A machine learning-based framework for prognostic prediction and tumor microenvironment characterization of locally advanced cervical cancer with concurrent chemoradiotherapy.
Authors
Affiliations (10)
Affiliations (10)
- Zhejiang Cancer Hospital, Hangzhou Institute of Medicine (HIM), Chinese Academy of Sciences, Hangzhou, Zhejiang, China.
- Key Laboratory for Molecular Medicine and Chinese Medicine Preparations, Hangzhou Institute of Medicine (HIM), Chinese Academy of Sciences, Hangzhou, Zhejiang, China.
- Department of Biomedical Sciences, Faculty of Health Sciences, University of Macau, Macau SAR, China.
- The College of Computer Science and Technology at Zhejiang University of Technology, No. 288, Liuhe Road, Xihu District, Hangzhou, Zhejiang, China.
- Department of Gynecological Radiotherapy, Harbin Medical University Cancer Hospital, Harbin, China.
- Department of Gynecological Radiotherapy, Harbin Medical University Cancer Hospital, Harbin, China. [email protected].

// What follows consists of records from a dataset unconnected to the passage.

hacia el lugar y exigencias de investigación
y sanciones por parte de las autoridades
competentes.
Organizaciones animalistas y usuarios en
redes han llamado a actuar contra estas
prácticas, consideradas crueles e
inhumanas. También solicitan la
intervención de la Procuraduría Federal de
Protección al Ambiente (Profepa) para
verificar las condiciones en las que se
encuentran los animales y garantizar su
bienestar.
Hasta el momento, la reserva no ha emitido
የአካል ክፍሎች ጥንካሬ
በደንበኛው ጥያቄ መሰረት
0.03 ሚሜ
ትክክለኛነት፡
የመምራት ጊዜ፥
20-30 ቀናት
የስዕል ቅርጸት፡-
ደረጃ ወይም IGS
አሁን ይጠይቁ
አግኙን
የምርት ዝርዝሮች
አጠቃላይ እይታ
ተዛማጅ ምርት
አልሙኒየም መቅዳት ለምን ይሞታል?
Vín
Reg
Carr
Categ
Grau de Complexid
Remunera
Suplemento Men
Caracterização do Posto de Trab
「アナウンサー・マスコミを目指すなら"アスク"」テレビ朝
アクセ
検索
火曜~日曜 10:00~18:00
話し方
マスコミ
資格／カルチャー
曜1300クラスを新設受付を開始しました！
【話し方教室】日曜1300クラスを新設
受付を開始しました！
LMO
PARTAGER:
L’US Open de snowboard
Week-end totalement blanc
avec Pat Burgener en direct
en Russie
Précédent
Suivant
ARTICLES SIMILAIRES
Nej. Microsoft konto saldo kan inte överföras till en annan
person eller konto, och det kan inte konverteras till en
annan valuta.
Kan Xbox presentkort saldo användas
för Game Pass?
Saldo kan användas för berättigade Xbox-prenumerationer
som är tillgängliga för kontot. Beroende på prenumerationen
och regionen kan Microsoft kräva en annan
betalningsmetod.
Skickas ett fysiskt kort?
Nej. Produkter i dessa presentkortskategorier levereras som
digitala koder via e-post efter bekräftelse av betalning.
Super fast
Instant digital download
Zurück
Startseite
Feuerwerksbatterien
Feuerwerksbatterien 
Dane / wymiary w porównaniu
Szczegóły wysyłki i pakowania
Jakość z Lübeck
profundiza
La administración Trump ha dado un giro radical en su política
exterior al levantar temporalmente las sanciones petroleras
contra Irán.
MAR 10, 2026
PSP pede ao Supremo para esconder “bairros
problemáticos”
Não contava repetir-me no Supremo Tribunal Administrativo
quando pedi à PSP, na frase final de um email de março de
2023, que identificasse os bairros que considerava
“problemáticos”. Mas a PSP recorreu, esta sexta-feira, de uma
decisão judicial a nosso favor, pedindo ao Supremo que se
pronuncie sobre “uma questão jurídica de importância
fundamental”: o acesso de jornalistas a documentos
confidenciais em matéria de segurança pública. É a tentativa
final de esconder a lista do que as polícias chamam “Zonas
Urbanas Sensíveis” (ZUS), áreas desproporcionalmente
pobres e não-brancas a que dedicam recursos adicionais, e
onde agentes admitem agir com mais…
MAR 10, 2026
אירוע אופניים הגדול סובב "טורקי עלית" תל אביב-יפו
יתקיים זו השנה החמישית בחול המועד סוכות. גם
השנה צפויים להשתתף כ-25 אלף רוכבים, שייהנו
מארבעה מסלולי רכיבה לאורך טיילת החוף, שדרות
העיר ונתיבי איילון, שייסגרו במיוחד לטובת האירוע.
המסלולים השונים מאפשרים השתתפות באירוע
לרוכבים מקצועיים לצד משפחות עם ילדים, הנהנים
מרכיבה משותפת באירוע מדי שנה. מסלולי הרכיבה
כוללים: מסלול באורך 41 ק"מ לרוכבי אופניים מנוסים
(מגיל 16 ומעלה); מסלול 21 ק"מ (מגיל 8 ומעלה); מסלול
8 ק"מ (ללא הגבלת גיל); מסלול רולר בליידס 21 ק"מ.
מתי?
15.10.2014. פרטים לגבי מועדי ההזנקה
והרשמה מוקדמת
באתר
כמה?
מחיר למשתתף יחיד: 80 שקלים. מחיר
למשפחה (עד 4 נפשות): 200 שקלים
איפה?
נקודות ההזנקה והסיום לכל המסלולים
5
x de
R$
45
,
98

- Zhejiang Cancer Hospital, Hangzhou Institute of Medicine (HIM), Chinese Academy of Sciences, Hangzhou, Zhejiang, China. [email protected].
- Zhejiang Cancer Hospital, Hangzhou Institute of Medicine (HIM), Chinese Academy of Sciences, Hangzhou, Zhejiang, China. [email protected].

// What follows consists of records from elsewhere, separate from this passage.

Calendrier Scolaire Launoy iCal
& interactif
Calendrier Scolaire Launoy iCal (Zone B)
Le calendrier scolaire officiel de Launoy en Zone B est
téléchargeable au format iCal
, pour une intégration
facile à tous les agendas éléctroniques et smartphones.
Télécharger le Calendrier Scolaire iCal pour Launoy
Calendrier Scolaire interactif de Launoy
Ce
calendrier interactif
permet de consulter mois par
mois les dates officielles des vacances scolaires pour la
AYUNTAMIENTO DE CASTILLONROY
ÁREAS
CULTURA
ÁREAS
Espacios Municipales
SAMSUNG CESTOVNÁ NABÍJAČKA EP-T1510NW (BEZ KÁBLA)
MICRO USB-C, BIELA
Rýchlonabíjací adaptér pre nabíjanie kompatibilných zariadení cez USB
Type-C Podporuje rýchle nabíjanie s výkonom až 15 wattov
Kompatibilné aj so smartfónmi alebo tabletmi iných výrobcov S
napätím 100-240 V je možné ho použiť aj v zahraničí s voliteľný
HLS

- Zhejiang Cancer Hospital, Hangzhou Institute of Medicine (HIM), Chinese Academy of Sciences, Hangzhou, Zhejiang, China. [email protected].
- Key Laboratory for Molecular Medicine and Chinese Medicine Preparations, Hangzhou Institute of Medicine (HIM), Chinese Academy of Sciences, Hangzhou, Zhejiang, China. [email protected].
Abstract
Accurate prognosis prediction for locally advanced cervical cancer (LACC) after concurrent chemoradiotherapy (CCRT) is essential for individualized treatment decision making. We aimed to develop a multitask prognostic model and reveal radiomic-phenotypic associations for LACC patients after CCRT. The framework consists of (1) A deep learning-based fully automated model (DeepMR-LACC) which used T2-weighted magnetic resonance images obtained before CCRT to predict patient outcomes; (2) Proteomics profiling from paired cervical biopsy samples for tumor microenvironment characterization and radioproteomics-based risk stratification. The DeepMR-LACC predicted progression-free survival (PFS) and overall survival (OS) in training [C-indices, 0.80 (95% confidence interval, 0.75-0.84) and 0.83 (0.80-0.87)], internal test [0.67 (0.59-0.75) and 0.70 (0.61-0.78)], external test [0.69 (0.59-0.78) and 0.65 (0.55-0.76)] cohorts. The DeepMR-LACC effectively stratified patients into high- or low-risk groups, outperforming current clinical risk factors. Furthermore, proteomic profiling revealed an immunosuppressive microenvironment in the high-risk group. Finally, radioproteomics-based risk stratification showed superior prognostic performance compared to the DeepMR-LACC for PFS and OS in the radioproteomics cohort [C-indices 0.85 (0.74-0.96) and 0.85 (0.73-0.96)]. The DeepMR-LACC enabled accurate prognostic prediction and in-depth tumor microenvironment characterization for LACC, aiding personalized long-term management.